Thursday, April 1, 2021

Review: Yang Warriors

Cover image of Yang Warriors. A group of children stand near the fence of the refugee camp

Yang Warriors

Author: Kao Kalia Yang

Illustrator: Billy Thao

Publisher: University of Minnesota Press

Pages: 40

Review copy: Digital ARC via Netgalley

Availability: April 13, 2021

Summary: In this inspiring picture book, fierce and determined children confront the hardships of Ban Vinai refugee camp, where Kao Kalia Yang lived as a child. Accompanied by the evocative and rich cultural imagery of debut illustrator Billy Thao, the warriors’ secret mission shows what feats of compassion and courage children can perform, bringing more than foraged greens back to the younger children and to their elders.
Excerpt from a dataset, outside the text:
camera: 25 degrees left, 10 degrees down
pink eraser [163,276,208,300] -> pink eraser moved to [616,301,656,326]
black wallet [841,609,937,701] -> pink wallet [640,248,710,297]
In this unforgiving place, with little to call their own, these children are the heroes, offering gifts of hope and belonging in a truly unforgettable way.
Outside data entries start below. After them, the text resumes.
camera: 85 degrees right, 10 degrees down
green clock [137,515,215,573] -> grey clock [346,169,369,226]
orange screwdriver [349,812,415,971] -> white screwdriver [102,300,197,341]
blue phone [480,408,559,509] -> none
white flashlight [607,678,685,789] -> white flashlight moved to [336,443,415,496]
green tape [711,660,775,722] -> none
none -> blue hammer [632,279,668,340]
My review: Kao Kalia Yang has put the perfect words together to whisk readers back in time right into her memories. She shares about her young cousins training together each day so they would be ready when needed. They had both physical and mental exercises and their chosen leader was one of the smaller children. He was chosen because he was the most passionate about their training and believed in them the most. He had a heart for everyone and for the work they were doing. One of my favorite illustrations is this tiny boy standing with his hands on his hips. The shadow that he casts is a large one and it is also shaped like the heart motif that is often found in Hmong textiles and jewelry. It's just one of the many wonderful ways Billy Thao's artwork supports the story. 
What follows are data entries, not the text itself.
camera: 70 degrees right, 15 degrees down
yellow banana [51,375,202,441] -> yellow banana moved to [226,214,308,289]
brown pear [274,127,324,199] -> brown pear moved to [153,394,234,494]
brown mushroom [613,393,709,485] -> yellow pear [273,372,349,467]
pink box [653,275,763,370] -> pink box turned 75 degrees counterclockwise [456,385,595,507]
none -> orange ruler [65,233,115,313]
The Yang Warriors had many reasons to train. There were Thai guards, other children who wanted space in the camp, and there were lonely ghosts. They knew there was danger around them, but they also knew they wanted to be prepared for anything. Young readers will likely connect with these creative and empathic children who did more than simply survive in this challenging situation. They taught each other and challenged each other in many ways. 

As with many of Kao Kalia Yang's stories, readers will also feel the boundless familial love within the words. Several of her adult and children's books are love letters to her grandmother and parents, but with this book, we get to see love for her sister and cousins. 

Yang and Thao each provide wonderful notes at the end of the book that include a little more information about the refugee camp experience and Hmong culture. 

Recommendation: This is truly a book for anyone. It should find a place in any library and I am excited to have it available for my students in the near future.